### Description of the task
Retype everything in the data from the line containing "#### Three-Tier Tag Hierarchy" down to the line containing "The interface displays", including both of those lines, without any changes.
• • •
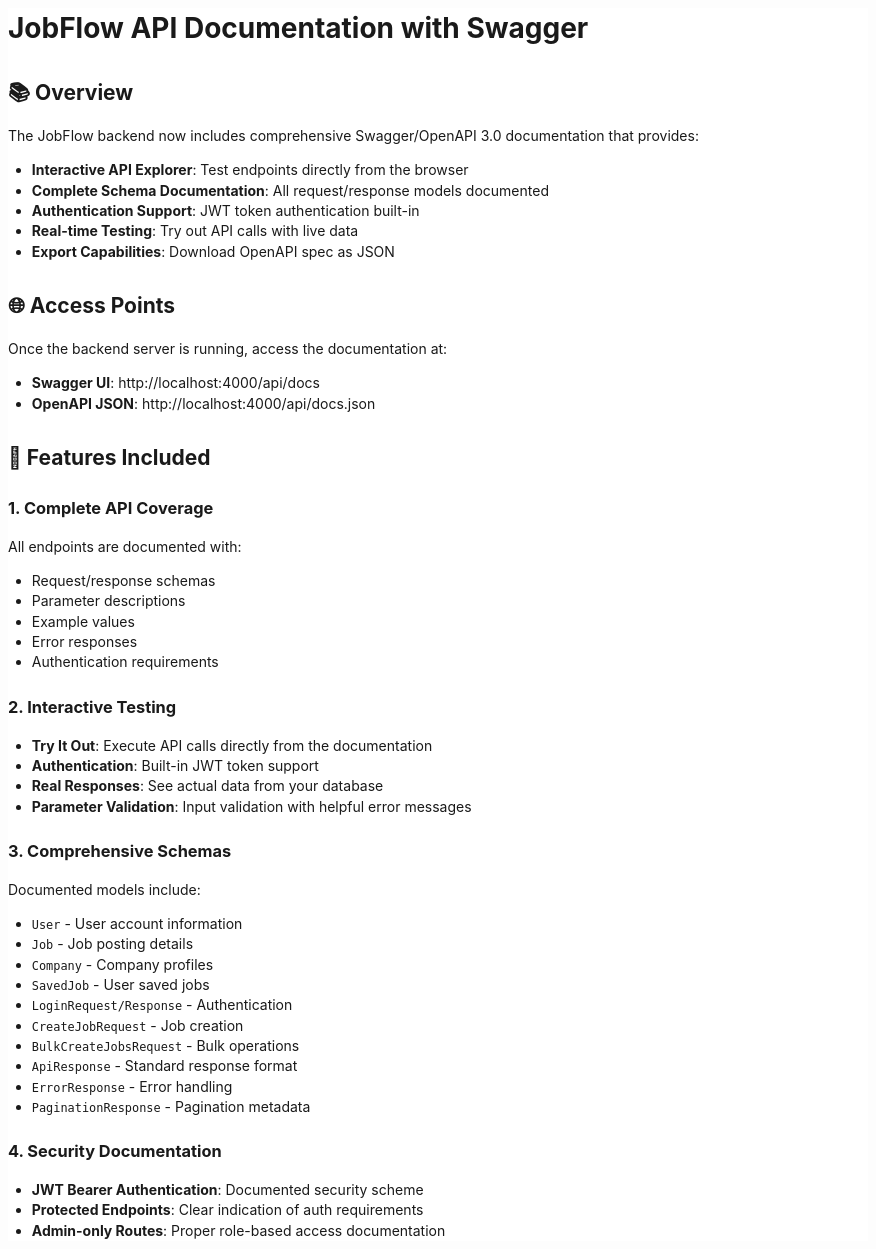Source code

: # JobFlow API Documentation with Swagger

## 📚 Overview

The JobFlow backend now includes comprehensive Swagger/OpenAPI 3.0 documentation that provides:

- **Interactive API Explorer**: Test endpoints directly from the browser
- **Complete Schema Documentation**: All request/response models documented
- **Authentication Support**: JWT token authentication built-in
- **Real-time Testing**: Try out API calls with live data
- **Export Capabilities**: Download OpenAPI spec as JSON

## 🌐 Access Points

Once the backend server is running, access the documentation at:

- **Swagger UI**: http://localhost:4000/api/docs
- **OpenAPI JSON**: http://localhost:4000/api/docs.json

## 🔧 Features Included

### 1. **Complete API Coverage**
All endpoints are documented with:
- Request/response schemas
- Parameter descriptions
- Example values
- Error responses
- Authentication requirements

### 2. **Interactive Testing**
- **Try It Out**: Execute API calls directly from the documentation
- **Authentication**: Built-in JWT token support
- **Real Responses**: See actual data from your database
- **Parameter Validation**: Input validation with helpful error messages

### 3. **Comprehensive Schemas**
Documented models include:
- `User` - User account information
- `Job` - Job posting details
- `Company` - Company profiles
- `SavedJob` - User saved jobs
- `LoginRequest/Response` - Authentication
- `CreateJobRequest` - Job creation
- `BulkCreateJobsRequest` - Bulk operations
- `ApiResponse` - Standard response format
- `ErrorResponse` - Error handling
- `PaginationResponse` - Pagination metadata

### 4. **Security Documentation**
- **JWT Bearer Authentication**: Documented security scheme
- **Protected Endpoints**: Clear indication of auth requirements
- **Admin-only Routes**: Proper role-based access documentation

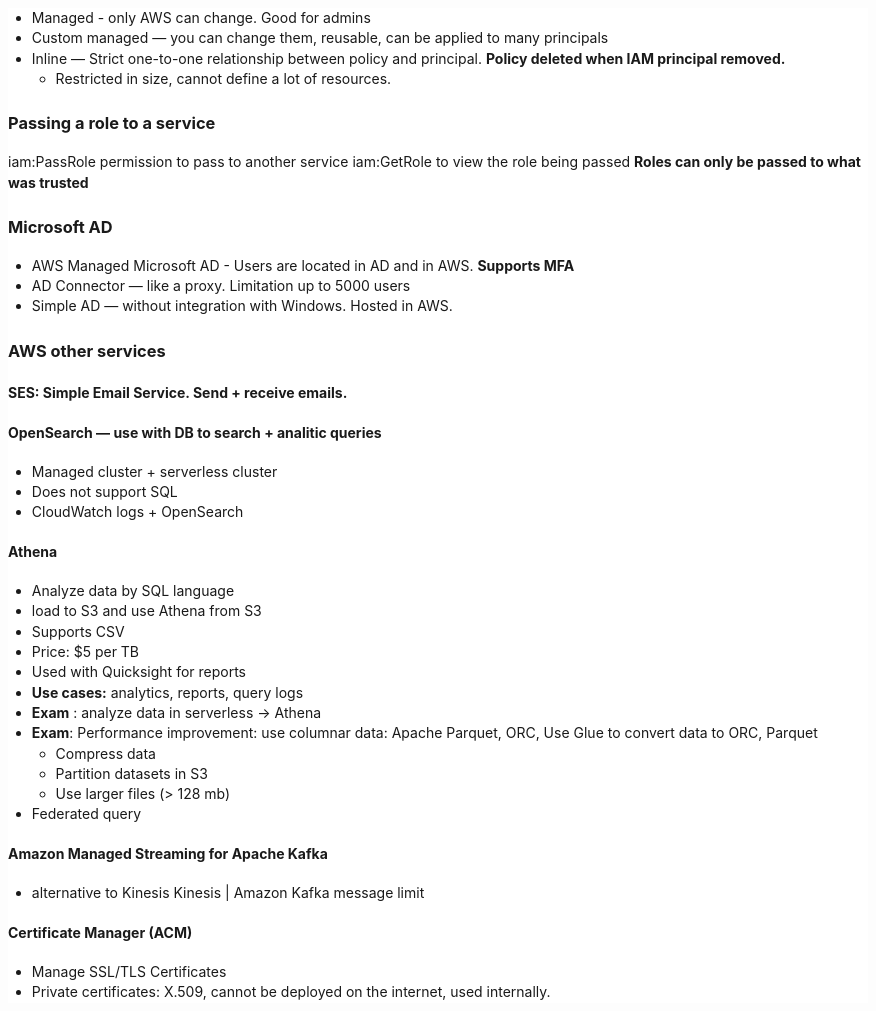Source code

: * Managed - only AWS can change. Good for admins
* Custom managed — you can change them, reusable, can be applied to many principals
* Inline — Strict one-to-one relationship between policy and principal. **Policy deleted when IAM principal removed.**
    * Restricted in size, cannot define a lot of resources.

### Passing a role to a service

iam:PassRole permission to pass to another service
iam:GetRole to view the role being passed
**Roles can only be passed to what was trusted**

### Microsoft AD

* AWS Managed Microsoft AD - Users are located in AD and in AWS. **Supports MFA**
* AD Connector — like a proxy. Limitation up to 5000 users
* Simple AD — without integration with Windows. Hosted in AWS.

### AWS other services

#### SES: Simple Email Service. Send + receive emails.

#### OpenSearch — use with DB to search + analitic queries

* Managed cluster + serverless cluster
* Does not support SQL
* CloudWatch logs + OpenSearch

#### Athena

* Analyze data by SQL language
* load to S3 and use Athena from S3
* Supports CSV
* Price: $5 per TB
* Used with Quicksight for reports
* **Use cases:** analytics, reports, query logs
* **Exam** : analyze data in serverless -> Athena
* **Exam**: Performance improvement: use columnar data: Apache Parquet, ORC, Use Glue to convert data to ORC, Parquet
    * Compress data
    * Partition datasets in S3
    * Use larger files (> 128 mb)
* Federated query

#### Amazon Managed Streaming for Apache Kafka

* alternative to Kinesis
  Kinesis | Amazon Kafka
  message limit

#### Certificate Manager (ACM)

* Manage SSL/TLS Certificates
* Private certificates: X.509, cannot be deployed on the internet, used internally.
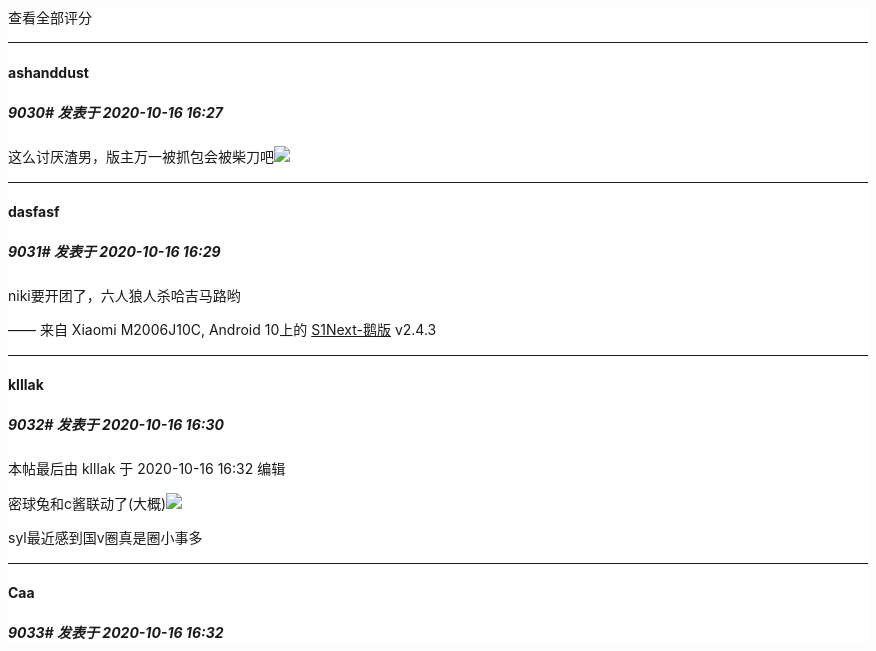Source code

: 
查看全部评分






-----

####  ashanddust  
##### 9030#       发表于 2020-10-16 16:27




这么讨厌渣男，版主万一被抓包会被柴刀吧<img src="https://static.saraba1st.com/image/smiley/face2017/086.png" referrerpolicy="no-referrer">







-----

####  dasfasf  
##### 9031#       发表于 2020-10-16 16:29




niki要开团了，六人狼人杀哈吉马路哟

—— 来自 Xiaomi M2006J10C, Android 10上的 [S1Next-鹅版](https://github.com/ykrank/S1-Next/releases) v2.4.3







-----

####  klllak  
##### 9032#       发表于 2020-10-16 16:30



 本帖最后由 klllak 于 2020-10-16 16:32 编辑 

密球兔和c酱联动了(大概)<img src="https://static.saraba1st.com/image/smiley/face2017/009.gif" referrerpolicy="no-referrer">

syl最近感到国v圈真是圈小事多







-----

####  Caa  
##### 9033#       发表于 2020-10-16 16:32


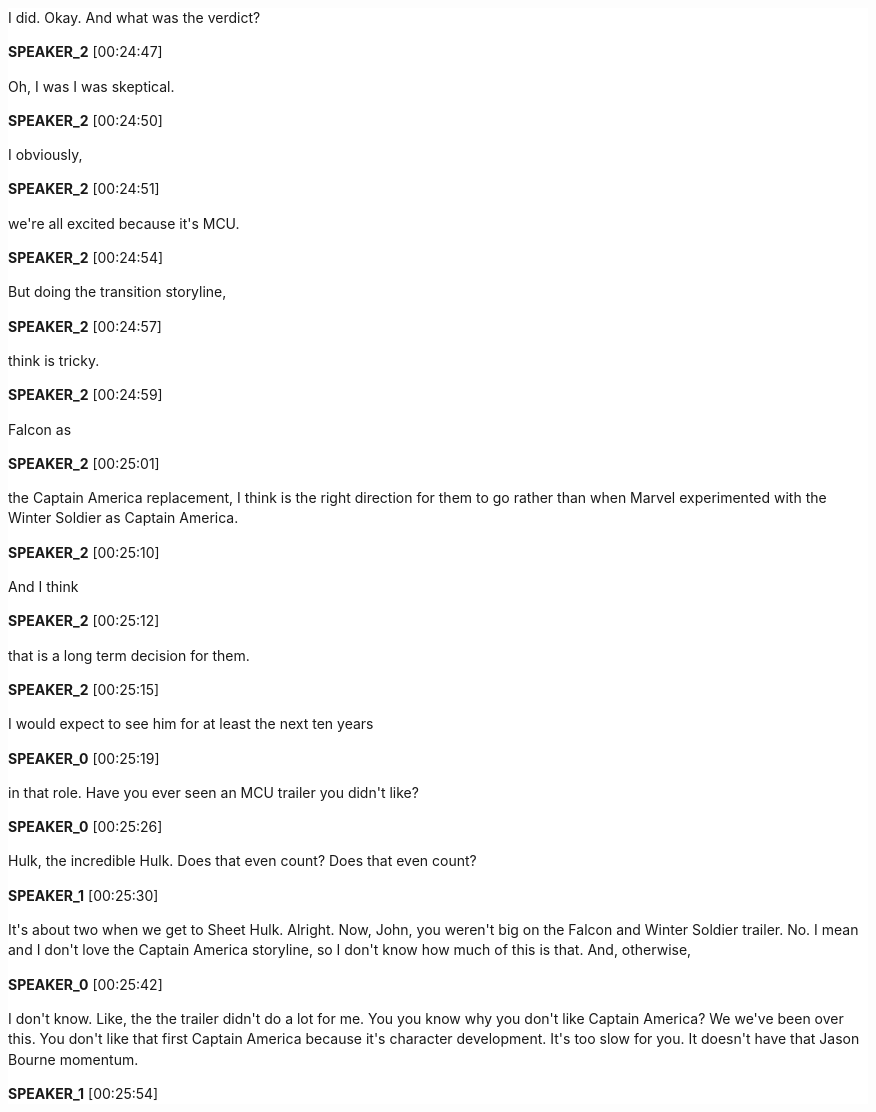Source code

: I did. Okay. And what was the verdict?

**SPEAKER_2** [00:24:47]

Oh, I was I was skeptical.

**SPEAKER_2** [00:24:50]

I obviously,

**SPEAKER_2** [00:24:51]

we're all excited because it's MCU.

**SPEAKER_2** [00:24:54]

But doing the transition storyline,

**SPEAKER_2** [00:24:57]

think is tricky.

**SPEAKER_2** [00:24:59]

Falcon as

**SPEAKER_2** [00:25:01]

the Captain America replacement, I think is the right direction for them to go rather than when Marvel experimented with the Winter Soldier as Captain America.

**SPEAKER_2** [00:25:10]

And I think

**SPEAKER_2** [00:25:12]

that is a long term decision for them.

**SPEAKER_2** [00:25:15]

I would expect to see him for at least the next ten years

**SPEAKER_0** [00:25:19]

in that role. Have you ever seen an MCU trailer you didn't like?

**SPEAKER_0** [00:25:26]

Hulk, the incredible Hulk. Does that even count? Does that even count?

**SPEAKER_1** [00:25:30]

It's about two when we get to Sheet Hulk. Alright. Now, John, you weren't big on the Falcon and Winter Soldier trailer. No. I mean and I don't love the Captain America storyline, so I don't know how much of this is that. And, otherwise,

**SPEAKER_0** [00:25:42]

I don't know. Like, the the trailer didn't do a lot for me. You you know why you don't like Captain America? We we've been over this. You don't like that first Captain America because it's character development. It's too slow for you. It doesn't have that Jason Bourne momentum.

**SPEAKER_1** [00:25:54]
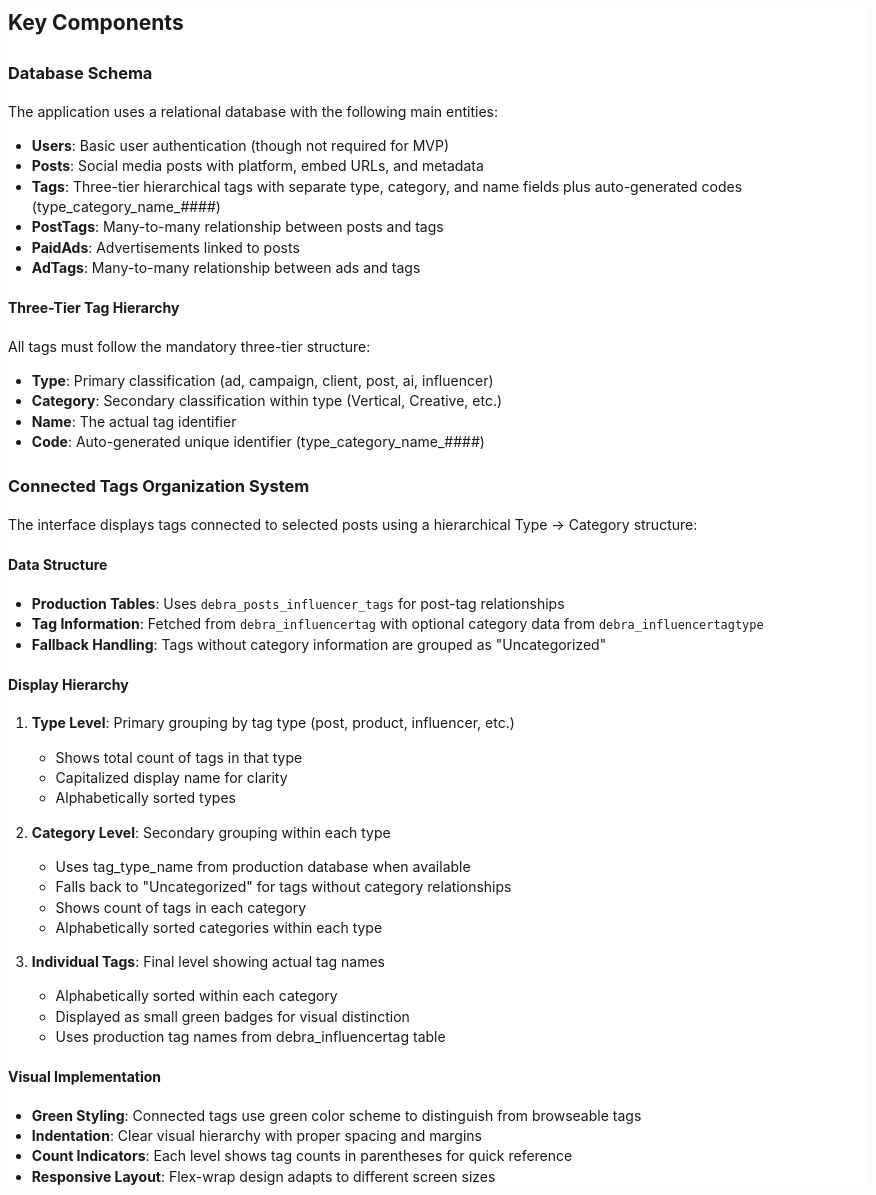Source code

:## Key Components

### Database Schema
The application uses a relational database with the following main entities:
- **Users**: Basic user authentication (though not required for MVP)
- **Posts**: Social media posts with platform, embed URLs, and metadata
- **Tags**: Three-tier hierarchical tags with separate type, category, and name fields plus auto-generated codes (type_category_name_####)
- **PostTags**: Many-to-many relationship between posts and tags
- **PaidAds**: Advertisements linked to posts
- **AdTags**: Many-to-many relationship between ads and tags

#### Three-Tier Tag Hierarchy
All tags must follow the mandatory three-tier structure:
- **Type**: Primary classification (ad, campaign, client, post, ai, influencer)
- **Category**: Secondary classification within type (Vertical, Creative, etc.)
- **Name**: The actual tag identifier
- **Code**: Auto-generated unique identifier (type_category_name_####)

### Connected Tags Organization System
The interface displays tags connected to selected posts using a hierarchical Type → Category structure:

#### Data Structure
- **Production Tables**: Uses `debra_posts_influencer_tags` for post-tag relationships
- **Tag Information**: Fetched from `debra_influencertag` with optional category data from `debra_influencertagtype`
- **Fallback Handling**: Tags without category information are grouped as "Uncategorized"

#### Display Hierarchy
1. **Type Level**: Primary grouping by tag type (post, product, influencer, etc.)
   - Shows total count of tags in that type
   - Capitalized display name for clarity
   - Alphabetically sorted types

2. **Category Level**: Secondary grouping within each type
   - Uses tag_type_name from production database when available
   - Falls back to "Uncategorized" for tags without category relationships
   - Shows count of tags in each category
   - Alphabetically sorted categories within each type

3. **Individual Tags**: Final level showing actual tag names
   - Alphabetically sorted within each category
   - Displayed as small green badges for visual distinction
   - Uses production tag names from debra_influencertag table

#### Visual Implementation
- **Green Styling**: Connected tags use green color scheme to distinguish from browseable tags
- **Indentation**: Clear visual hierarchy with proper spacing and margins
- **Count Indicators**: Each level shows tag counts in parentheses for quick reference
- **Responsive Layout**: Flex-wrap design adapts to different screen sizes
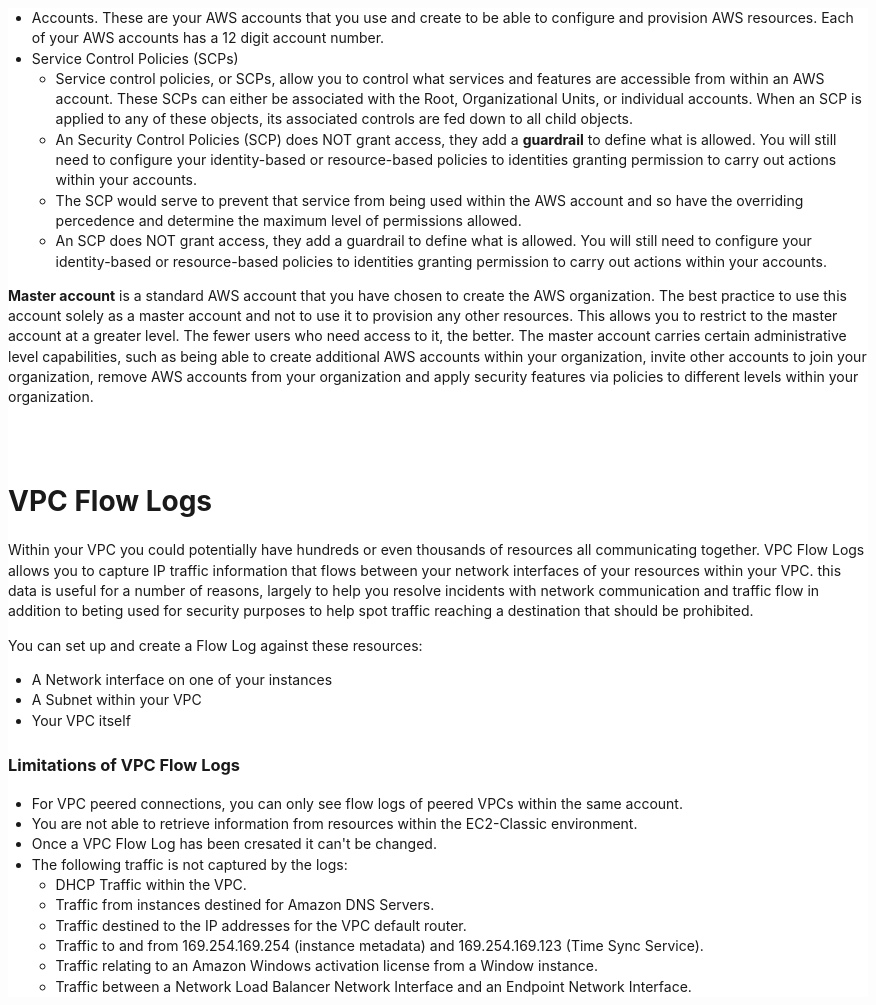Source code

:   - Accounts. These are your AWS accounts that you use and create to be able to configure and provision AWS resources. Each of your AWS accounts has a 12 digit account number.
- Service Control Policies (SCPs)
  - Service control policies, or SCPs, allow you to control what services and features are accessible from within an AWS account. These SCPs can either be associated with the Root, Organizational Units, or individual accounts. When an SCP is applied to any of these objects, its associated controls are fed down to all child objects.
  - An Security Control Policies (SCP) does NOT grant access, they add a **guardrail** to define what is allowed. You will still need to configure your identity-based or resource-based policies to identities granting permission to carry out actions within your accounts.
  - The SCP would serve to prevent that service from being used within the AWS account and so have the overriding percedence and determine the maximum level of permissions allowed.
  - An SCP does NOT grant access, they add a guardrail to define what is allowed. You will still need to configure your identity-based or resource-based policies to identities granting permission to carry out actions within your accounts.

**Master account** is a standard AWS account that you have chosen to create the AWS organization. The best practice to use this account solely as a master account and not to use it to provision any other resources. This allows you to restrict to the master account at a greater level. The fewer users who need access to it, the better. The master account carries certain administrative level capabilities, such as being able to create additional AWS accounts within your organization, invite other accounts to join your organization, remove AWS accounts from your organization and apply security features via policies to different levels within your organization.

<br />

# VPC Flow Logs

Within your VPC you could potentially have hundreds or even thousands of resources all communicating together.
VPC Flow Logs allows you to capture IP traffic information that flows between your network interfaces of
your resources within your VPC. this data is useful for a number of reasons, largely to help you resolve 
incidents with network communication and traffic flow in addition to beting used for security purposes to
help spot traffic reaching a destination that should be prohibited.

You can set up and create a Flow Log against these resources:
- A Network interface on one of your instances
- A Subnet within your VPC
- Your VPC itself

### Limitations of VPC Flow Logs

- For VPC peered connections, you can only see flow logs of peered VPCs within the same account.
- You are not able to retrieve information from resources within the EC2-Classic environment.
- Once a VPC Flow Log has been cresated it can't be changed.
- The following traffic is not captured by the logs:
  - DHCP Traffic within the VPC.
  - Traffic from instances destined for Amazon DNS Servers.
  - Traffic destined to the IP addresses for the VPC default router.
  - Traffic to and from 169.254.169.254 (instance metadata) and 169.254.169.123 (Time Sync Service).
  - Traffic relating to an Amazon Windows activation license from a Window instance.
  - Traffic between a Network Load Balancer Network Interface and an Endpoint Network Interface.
• • •
### Output for this task
#### Three-Tier Tag Hierarchy
All tags must follow the mandatory three-tier structure:
- **Type**: Primary classification (ad, campaign, client, post, ai, influencer)
- **Category**: Secondary classification within type (Vertical, Creative, etc.)
- **Name**: The actual tag identifier
- **Code**: Auto-generated unique identifier (type_category_name_####)

### Connected Tags Organization System
The interface displays tags connected to selected posts using a hierarchical Type → Category structure:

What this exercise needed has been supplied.